Molecular control of oogenesis

Oogenesis is a complex process regulated by a vast number of intra- and extra-ovarian factors. Oogonia, which originate from primordial germ cells, proliferate by mitosis and form primary oocytes that arrest at the prophase stage of the first meiotic division until they are fully-grown. Within primary oocytes, synthesis and accumulation of RNAs and proteins throughout oogenesis are essential for oocyte growth and maturation; and moreover, crucial for developing into a viable embryo after fertilization. Oocyte meiotic and developmental competence is gained in a gradual and sequential manner during folliculogenesis and is related to the fact that the oocyte grows in interaction with its companion somatic cells.
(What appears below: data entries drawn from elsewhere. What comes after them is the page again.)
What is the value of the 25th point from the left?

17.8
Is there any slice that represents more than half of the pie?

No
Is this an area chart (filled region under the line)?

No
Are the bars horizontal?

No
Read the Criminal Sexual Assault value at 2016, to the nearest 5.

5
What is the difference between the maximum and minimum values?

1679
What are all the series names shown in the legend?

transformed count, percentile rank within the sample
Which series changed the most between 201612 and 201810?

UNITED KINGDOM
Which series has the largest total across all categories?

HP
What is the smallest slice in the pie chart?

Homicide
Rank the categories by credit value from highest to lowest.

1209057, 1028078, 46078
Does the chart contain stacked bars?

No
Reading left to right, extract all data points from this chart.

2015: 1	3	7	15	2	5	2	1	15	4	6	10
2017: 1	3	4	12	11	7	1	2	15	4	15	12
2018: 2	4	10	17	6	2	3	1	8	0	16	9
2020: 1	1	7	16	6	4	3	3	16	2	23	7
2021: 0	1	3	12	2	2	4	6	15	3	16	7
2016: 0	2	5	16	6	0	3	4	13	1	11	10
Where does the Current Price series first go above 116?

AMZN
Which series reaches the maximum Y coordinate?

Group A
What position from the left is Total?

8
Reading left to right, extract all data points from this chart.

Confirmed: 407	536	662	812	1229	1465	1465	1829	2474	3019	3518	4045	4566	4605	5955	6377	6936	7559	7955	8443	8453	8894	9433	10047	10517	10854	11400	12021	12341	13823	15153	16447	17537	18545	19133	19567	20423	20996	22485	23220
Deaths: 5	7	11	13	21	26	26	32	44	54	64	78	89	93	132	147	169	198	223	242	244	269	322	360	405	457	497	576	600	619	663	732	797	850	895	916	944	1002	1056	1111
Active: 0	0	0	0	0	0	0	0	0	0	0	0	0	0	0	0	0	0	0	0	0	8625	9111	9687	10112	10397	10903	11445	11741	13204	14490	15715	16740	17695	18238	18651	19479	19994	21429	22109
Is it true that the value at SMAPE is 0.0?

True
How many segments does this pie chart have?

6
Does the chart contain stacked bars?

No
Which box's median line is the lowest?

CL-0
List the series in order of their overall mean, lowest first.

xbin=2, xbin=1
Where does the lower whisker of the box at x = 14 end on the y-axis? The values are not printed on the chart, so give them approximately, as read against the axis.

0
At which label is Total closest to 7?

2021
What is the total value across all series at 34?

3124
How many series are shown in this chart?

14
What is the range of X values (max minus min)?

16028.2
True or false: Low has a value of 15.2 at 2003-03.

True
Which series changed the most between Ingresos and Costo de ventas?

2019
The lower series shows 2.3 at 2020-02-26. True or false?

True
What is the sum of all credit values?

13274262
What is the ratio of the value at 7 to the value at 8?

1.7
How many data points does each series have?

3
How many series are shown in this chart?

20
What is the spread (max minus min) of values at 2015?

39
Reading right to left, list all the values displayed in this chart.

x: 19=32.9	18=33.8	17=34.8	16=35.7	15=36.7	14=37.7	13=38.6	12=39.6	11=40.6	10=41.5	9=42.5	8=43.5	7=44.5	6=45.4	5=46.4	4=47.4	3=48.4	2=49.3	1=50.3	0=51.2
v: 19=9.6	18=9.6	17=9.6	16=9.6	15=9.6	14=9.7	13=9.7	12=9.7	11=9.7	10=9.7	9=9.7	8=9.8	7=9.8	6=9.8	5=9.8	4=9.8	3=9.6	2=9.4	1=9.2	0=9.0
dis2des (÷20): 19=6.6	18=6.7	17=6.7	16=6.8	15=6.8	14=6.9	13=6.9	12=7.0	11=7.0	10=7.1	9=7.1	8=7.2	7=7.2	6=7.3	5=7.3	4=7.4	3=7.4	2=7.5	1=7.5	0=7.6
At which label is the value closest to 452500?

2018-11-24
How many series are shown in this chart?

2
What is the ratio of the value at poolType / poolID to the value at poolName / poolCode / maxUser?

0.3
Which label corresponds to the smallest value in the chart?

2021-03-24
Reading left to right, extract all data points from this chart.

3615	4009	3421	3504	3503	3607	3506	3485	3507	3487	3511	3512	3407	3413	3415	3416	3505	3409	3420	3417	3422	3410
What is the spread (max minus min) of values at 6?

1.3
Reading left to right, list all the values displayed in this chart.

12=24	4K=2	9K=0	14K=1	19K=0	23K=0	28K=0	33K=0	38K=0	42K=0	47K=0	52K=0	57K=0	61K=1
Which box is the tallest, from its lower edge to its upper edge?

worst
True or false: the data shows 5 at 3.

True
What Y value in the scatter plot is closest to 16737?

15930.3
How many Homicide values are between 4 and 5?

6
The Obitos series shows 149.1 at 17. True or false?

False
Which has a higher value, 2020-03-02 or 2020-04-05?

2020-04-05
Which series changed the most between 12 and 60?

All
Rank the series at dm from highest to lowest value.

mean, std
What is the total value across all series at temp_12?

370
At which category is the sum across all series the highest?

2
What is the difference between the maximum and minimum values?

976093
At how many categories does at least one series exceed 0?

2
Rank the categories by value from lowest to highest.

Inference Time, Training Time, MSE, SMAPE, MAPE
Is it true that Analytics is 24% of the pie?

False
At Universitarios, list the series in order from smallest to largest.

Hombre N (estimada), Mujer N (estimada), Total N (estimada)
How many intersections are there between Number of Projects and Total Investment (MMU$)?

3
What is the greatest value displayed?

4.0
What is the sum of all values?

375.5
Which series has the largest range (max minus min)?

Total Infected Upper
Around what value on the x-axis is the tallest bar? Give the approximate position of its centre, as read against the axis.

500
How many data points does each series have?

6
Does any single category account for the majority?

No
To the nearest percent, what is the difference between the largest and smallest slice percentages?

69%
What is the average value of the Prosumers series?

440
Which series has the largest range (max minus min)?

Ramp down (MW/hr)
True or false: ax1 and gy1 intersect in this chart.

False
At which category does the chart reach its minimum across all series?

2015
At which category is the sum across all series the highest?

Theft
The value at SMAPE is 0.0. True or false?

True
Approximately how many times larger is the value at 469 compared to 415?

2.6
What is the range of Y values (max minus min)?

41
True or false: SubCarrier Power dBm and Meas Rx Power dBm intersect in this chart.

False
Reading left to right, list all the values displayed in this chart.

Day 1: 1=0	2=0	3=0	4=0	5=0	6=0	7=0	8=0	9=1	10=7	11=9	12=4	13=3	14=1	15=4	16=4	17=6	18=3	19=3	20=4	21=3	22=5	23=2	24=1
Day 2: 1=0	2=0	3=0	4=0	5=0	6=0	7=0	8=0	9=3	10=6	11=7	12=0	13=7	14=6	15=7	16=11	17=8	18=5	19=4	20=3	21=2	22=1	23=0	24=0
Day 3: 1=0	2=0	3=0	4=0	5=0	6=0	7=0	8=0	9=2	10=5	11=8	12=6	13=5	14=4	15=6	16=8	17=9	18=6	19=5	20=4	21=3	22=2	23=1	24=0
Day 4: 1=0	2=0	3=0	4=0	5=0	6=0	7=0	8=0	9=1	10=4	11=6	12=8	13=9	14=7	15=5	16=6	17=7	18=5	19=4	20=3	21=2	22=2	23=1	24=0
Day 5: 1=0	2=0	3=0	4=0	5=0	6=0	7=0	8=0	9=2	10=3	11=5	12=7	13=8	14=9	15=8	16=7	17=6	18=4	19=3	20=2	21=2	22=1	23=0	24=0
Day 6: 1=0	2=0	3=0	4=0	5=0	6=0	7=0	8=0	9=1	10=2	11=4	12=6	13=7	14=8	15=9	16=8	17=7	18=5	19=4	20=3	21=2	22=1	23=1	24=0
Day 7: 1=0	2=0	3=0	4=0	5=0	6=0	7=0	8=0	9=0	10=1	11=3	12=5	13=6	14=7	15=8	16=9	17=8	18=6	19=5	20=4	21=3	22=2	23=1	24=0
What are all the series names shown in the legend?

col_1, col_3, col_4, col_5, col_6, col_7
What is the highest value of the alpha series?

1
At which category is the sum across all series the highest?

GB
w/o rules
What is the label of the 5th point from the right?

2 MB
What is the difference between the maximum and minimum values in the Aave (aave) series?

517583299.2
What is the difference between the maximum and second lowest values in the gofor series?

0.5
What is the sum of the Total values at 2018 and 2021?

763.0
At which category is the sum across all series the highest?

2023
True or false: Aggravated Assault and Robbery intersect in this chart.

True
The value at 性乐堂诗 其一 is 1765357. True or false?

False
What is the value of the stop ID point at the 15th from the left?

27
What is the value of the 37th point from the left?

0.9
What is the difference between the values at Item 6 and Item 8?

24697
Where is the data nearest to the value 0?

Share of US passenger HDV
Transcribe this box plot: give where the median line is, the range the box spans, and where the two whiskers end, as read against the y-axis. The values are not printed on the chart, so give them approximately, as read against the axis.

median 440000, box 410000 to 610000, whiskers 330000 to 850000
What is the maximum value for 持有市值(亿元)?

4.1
Communication between oocyte and its surrounding granulosa cells is vital, both for oocyte development and for granulosa cells differentiation. Oocytes depend on differentiated cumulus cells, which provide them with nutrients and regulatory signals needed to promote oocyte nuclear and cytoplasmic maturation and consequently the acquisition of developmental competence.The purpose of this article is to summarize recent knowledge on the molecular aspects of oogenesis and oocyte maturation, and the crucial role of cumulus–cell interactions, highlighting the valuable contribution of experimental evidences obtained in animal models. This article is part of a Special Issue entitled: Molecular Genetics of Human Reproductive Failure.

► Oocyte development depends on several factors expressed pre- and post-natally.
► Oocyte accumulation of transcripts and proteins is essential for oocyte competence.
► EGF-like factors induce cumulus expansion and signaling during oocyte maturation.
► A drop in oocyte cAMP levels post LH stimulus accompanies meiotic resumption.
► Oocyte regulates cumulus cell differentiation and function.